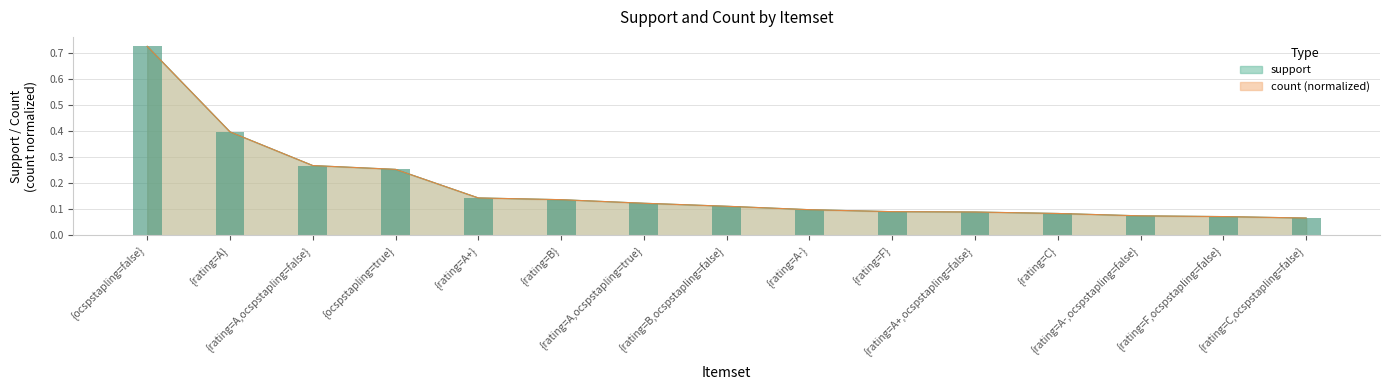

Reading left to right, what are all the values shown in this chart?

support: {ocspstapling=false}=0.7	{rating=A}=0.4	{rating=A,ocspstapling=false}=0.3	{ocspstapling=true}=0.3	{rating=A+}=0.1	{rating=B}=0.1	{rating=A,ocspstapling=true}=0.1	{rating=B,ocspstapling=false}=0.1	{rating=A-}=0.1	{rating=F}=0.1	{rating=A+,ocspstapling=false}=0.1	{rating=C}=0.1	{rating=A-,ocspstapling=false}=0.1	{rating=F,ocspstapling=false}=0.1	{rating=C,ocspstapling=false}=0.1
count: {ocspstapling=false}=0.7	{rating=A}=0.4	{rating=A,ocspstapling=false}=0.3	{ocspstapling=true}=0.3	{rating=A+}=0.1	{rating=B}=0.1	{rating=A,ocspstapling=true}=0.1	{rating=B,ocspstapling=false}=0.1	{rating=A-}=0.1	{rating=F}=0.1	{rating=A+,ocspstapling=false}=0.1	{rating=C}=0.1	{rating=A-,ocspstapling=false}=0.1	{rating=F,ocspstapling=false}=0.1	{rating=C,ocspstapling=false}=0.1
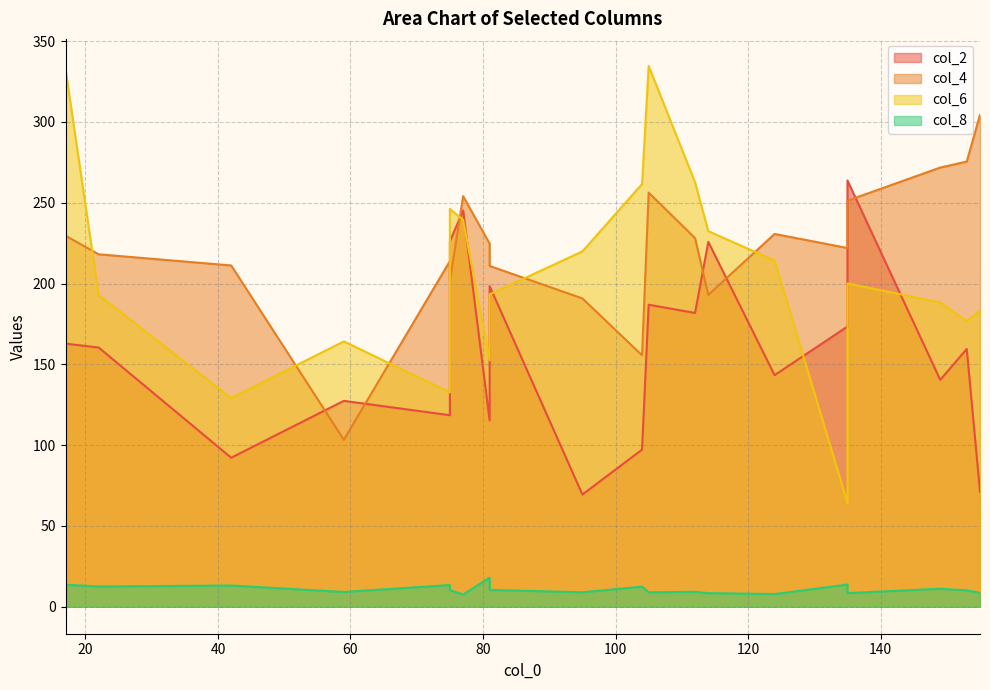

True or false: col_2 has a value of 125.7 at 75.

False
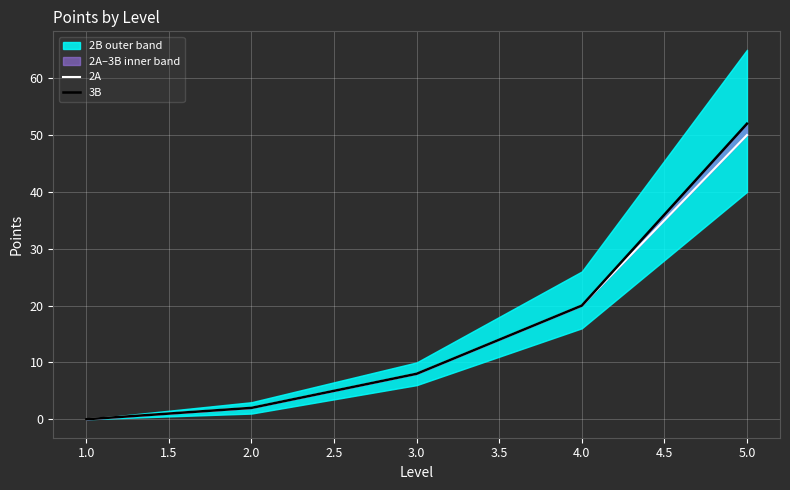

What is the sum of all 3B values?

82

### How to complete this task
Copy out all of the lines above again, word for word, leaving out the pictures.

### Reply
Reading left to right, what are all the values shown in this chart?

support: {ocspstapling=false}=0.7	{rating=A}=0.4	{rating=A,ocspstapling=false}=0.3	{ocspstapling=true}=0.3	{rating=A+}=0.1	{rating=B}=0.1	{rating=A,ocspstapling=true}=0.1	{rating=B,ocspstapling=false}=0.1	{rating=A-}=0.1	{rating=F}=0.1	{rating=A+,ocspstapling=false}=0.1	{rating=C}=0.1	{rating=A-,ocspstapling=false}=0.1	{rating=F,ocspstapling=false}=0.1	{rating=C,ocspstapling=false}=0.1
count: {ocspstapling=false}=0.7	{rating=A}=0.4	{rating=A,ocspstapling=false}=0.3	{ocspstapling=true}=0.3	{rating=A+}=0.1	{rating=B}=0.1	{rating=A,ocspstapling=true}=0.1	{rating=B,ocspstapling=false}=0.1	{rating=A-}=0.1	{rating=F}=0.1	{rating=A+,ocspstapling=false}=0.1	{rating=C}=0.1	{rating=A-,ocspstapling=false}=0.1	{rating=F,ocspstapling=false}=0.1	{rating=C,ocspstapling=false}=0.1

True or false: col_2 has a value of 125.7 at 75.

False

What is the sum of all 3B values?

82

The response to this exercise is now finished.